→ Task instructions
1. According to the review of The Holiday Calendar below, why is the movie worse than the other best-friends-fall-in-love films it resembles? Answer in one to three sentences.
2. Answer these questions about the review of The Holiday Calendar below, one line each:
(a) Which outlet called the movie "aggressively bland"?
(b) Between which two characters was the worst dialogue?
(c) What would the reviewer do with an advent calendar that had a mind of its own?

→ Excerpted passage
==============================
My ultimate takeaway? Painfully sappy, and offensively boring. Vox referred to it as “aggressively bland” and I couldn’t agree more.
As far as the dialogue goes, it included some truly agonizing gems, the worst of which were between Abby and Josh, such as when Josh asks Abby if her work feeds her soul, or Abby saying “I want to be fearless enough to go after my dreams, like you.” Blaming a robot for this dialogue is an insult to technology.
In terms of predictability of plot, you pretty much know how it’s gonna go as soon as the advent calendar starts acting autonomously.
Did it rip off any other movie plots? Why, of course it did! This movie fit neatly into the template of best friends falling in love with one another, so it’s a bit of Clueless, 13 Going on 30, Made of Honor, etc, except way way worse.
The Holiday Calendar is worse because this movie also has the classic plot cliche where the main character is an insecure hermit who needs a man to push her to chase her dreams. Basically, women are shit until men tell them otherwise.
Unfortunately this is something that nearly all the other Netflix holiday movies also share, and you deserve better for Christmas.
Finally, the whole magic bit is unrealistic — if I had an advent calendar with a mind of its own I’d throw the thing out and call an exorcist. On that note, I kind of wish the whole thing turned into a horror film where the advent calendar is luring everyone to their death. But that might be too out of left field for machine learning to pick up on.
==============================
→ Supplied records
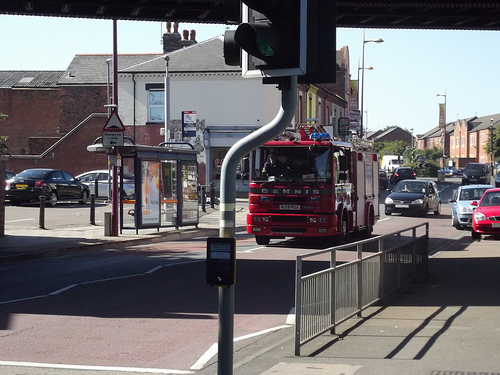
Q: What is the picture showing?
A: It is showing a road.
==============================
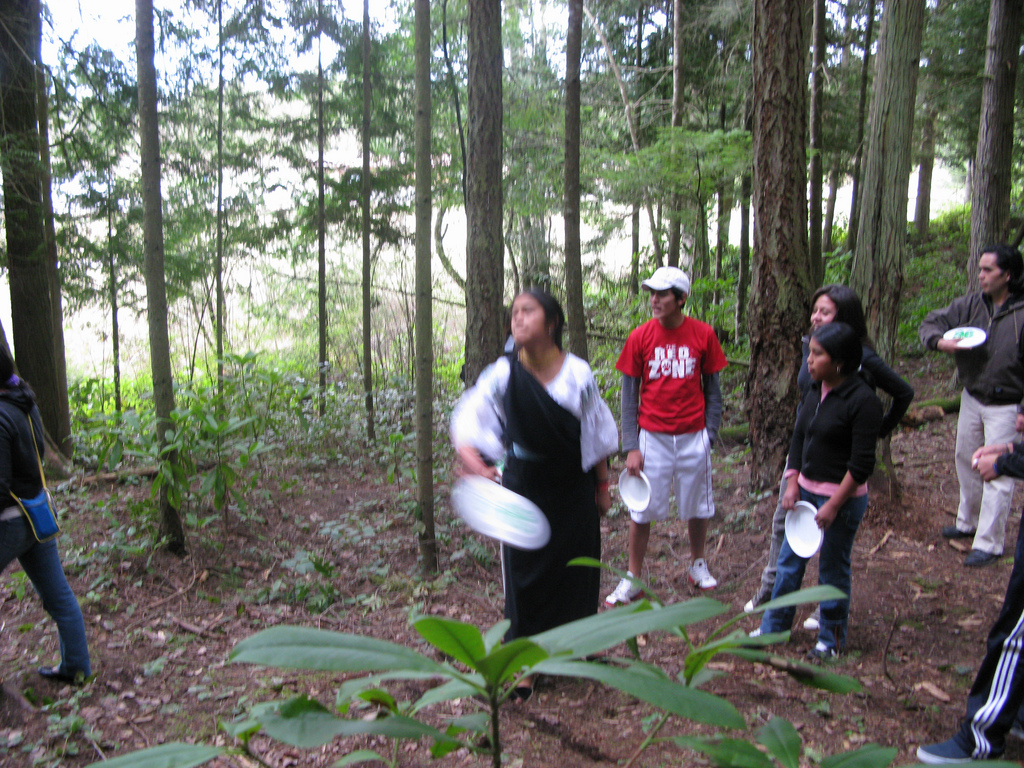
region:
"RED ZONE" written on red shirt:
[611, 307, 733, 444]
==============================
→ The replies
1. The review says The Holiday Calendar is worse because it also uses the cliché of a main character who is an insecure hermit and needs a man to push her to chase her dreams. The reviewer sums this up as women being worthless until men tell them otherwise.

2.
(a) Vox.
(b) Abby and Josh.
(c) Throw it out and call an exorcist.